Task requirements —
Reproduce verbatim the stretch of the listing from its first line through the line containing "text_box Presence Sensor [614, 188, 969, 319]", with both of those lines included.

Record set —
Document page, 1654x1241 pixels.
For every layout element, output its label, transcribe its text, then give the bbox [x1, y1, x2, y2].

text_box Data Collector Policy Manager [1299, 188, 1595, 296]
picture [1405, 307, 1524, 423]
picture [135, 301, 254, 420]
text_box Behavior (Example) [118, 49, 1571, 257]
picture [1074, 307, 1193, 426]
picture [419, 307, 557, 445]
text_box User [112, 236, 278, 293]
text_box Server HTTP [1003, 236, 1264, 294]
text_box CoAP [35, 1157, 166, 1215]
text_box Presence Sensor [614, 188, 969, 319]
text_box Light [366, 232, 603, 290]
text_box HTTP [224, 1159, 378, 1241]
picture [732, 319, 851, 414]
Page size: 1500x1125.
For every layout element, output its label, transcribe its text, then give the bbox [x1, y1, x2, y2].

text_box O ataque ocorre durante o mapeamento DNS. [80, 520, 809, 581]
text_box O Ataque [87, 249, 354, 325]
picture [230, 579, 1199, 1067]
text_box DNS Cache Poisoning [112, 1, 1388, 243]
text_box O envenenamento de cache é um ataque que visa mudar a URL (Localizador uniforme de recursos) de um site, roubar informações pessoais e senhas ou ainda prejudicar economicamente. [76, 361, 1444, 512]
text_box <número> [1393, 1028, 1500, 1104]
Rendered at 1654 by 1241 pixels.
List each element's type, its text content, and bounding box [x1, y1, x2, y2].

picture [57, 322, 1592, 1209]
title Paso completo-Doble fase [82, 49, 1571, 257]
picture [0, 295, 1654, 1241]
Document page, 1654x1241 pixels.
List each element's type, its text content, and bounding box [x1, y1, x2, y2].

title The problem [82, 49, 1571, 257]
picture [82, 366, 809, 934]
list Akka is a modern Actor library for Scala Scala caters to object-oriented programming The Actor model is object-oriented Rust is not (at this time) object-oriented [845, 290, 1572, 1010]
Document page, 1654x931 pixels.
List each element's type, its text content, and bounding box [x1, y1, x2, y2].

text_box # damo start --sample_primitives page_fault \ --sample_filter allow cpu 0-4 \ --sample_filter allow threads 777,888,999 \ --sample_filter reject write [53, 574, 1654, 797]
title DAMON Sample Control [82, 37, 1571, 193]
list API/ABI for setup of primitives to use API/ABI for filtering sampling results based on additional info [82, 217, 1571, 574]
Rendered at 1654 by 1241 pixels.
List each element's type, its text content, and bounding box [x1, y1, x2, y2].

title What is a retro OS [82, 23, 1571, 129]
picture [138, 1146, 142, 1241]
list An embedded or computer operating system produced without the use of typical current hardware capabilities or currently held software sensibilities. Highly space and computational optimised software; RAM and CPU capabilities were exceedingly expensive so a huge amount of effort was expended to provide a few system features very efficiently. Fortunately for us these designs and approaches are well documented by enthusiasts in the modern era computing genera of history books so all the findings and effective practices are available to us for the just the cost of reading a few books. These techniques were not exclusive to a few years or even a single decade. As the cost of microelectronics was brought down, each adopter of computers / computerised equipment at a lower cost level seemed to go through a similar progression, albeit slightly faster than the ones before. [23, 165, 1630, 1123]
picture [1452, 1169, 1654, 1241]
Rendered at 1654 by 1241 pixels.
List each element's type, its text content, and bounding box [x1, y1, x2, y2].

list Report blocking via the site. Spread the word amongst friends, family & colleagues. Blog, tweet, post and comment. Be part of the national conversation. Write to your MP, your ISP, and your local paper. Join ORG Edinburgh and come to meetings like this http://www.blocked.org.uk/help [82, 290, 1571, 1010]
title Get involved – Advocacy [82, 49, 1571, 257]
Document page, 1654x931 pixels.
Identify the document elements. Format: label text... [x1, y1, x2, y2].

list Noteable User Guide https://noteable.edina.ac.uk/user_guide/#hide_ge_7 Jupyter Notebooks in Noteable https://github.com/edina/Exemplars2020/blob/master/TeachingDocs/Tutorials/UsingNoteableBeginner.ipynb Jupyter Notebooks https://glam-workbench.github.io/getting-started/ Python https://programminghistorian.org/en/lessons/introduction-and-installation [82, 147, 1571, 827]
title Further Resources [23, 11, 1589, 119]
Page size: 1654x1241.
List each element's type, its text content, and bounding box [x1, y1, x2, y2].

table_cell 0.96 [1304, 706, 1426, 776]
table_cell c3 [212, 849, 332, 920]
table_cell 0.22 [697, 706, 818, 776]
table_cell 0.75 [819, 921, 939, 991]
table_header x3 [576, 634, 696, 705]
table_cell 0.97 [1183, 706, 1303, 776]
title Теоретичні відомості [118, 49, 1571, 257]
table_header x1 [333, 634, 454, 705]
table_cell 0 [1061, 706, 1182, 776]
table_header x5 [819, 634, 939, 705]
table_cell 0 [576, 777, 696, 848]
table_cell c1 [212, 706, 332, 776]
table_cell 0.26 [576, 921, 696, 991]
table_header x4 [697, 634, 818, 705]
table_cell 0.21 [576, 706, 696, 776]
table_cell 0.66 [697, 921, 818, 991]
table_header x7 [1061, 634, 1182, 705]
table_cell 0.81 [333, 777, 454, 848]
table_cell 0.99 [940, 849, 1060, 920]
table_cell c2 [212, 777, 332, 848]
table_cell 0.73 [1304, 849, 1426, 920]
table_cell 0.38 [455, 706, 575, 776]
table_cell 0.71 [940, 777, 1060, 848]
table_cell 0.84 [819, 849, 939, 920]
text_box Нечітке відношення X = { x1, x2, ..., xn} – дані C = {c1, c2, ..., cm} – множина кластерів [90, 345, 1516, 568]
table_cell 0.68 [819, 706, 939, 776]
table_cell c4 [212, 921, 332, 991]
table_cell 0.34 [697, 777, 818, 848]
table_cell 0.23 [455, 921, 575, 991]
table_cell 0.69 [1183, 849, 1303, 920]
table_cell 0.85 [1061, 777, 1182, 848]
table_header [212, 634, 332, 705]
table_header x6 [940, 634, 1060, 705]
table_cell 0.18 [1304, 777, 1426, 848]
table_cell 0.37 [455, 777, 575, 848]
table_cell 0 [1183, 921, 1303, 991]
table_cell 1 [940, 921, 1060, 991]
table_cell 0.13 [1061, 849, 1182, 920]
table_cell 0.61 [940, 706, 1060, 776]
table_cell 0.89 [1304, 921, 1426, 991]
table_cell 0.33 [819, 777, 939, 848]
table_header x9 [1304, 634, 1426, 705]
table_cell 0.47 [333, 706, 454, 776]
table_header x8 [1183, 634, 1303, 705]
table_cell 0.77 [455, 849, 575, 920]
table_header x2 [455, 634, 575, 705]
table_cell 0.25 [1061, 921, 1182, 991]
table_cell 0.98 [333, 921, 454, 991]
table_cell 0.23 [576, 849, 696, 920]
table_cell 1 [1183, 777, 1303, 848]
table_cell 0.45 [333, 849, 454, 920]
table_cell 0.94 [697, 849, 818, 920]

Output —
Document page, 1654x1241 pixels.
For every layout element, output its label, transcribe its text, then give the bbox [x1, y1, x2, y2].

text_box Data Collector Policy Manager [1299, 188, 1595, 296]
picture [1405, 307, 1524, 423]
picture [135, 301, 254, 420]
text_box Behavior (Example) [118, 49, 1571, 257]
picture [1074, 307, 1193, 426]
picture [419, 307, 557, 445]
text_box User [112, 236, 278, 293]
text_box Server HTTP [1003, 236, 1264, 294]
text_box CoAP [35, 1157, 166, 1215]
text_box Presence Sensor [614, 188, 969, 319]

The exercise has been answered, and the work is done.